## Exercise requirements
• a. In the article on physical capability and mortality, how much higher were death rates in people with the weakest grip strength than in those with the strongest?
• b. Reproduce the part of the article on physical capability and mortality that lies between "The study, carried" and "or care homes.", inclusive.

## Selected extract
^^^^^^^^^^^^^^^^

They matched older people's balance, grip strength and ability to get up from a chair with their risk of an earlier death.
Those who did best were likely to live longer, the British Medical Journal reported.
It is hoped such simple tests might help doctors spot "at-risk" patients.
The study, carried out at the Medical Research Council-funded Unit for Lifelong Health and Ageing, combined the results of more than 30 earlier research projects, involving tens of thousands of people which looked at "physical capability" and mortality.
The people involved were mostly over the age of 60, but living in the community rather than hospitals or care homes.
The researchers found that death rates over the period of the studies were 67% higher in people with the weakest grip strength compared with the strongest.
A similar pattern was found in the other measures, with the slowest walkers almost three times more likely to die compared with the fastest.
Those slowest to rise from a chair had double the mortality rate compared with those quickest to their feet.
Even being able to balance on one leg appeared to be linked with a reduced risk of death.
Identification
Although the frailty which comes with disease and overall declining health could explain much of the difference, in the case of hand grip strength the difference in death rates was noticeable even in some people under the age of 60 who outwardly showed few or no sign of poor health.
Professor Avan Aihie Sayer, a geriatrician and co-author on the study based at Southampton University, said that she was now pushing for wider use of measures such as grip strength in hospitals as a way of spotting patients with greater problems.
She said: "One recent piece of research carried out in a hospital setting found that differences in grip strength were even linked to the length of hospital stay, which is quite an important finding.
"At the moment we're talking mainly about the frail elderly, but with time this could be relevant to younger people in terms of preventative medicine."
She said that some studies suggested it may be possible to identify significant differences in grip strength even in much younger people, pointing to future health problems.

^^^^^^^^^^^^^^^^

## Extracted material
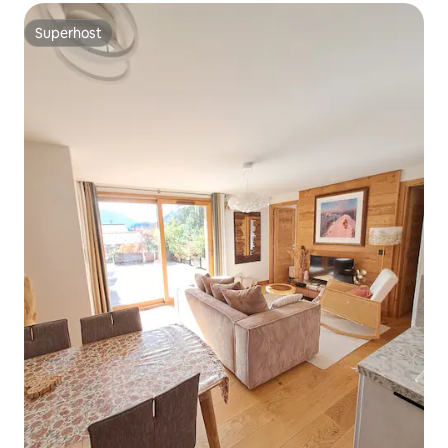
Superhost
Superhost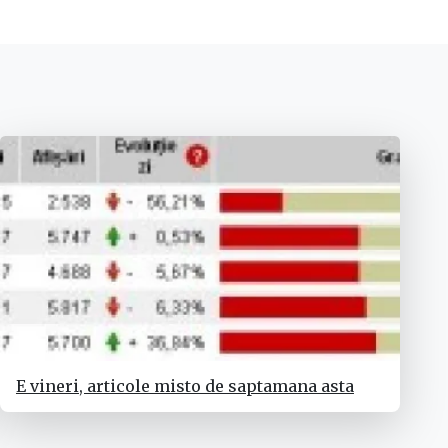
E vineri, articole misto de saptamana asta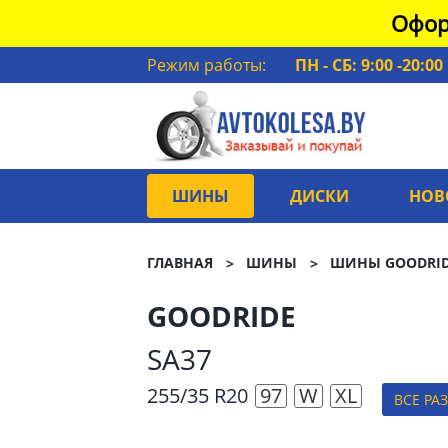
Офор
Режим работы:
ПН - СБ: 9:00 -20:00
ШИНЫ
ДИСКИ
НОВ
ГЛАВНАЯ
ШИНЫ
ШИНЫ GOODRI
GOODRIDE
SA37
255/35 R20
97
W
XL
ВСЕ РА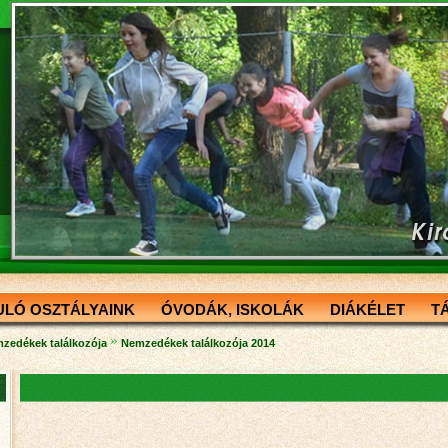
ULÓ OSZTÁLYAINK
ÓVODÁK, ISKOLÁK
DIÁKÉLET
T
»
zedékek találkozója
Nemzedékek találkozója 2014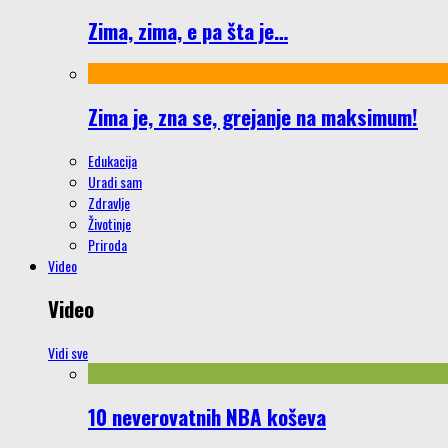
Zima, zima, e pa šta je…
Zima je, zna se, grejanje na maksimum!
Edukacija
Uradi sam
Zdravlje
Životinje
Priroda
Video
Video
Vidi sve
10 neverovatnih NBA koševa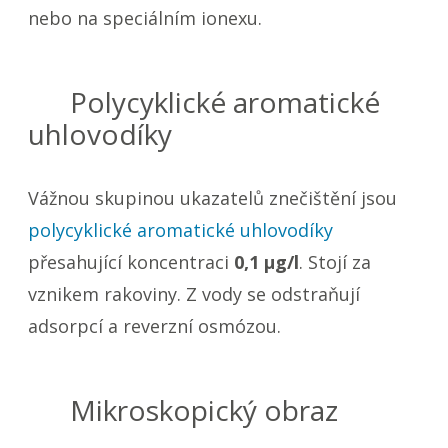
nebo na speciálním ionexu.
Polycyklické aromatické
uhlovodíky
Vážnou skupinou ukazatelů znečištění jsou
polycyklické aromatické uhlovodíky
přesahující koncentraci
0,1 µg/l
. Stojí za
vznikem rakoviny. Z vody se odstraňují
adsorpcí a reverzní osmózou.
Mikroskopický obraz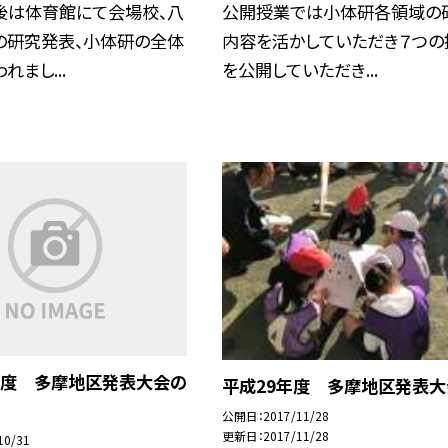
後は体育館にて会場校、八
公開授業では小体研各領域の
の研究発表、小体研の全体
内容を活かしていただき７つの
れまし...
を公開していただき...
年度 多摩地区発表大会の
平成29年度 多摩地区発表大
公開日
2017/11/28
更新日
2017/11/28
10/31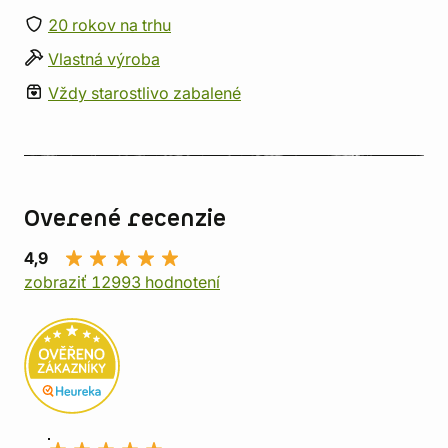
20 rokov na trhu
Vlastná výroba
Vždy starostlivo zabalené
Overené recenzie
4,9
zobraziť 12993 hodnotení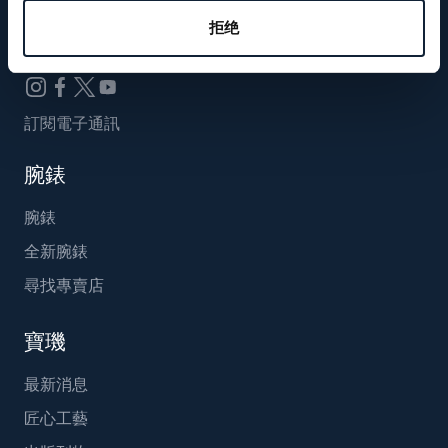
Breguet_China
拒绝
訂閱電子通訊
腕錶
腕錶
全新腕錶
尋找專賣店
寶璣
最新消息
匠心工藝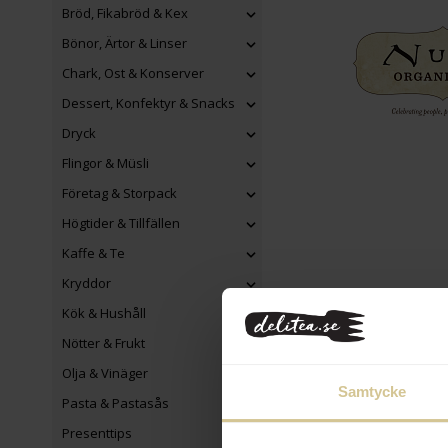
Bröd, Fikabröd & Kex
Bönor, Ärtor & Linser
Chark, Ost & Konserver
Dessert, Konfektyr & Snacks
Dryck
Flingor & Müsli
Företag & Storpack
Högtider & Tillfällen
Kaffe & Te
Kryddor
Kök & Hushåll
Nötter & Frukt
Olja & Vinäger
Samtycke
Pasta & Pastasås
Presenttips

^^^^^^^^^^^^^^^^

## Solutions for each task
• a. They were 67% higher.

• b.
The study, carried out at the Medical Research Council-funded Unit for Lifelong Health and Ageing, combined the results of more than 30 earlier research projects, involving tens of thousands of people which looked at "physical capability" and mortality.
The people involved were mostly over the age of 60, but living in the community rather than hospitals or care homes.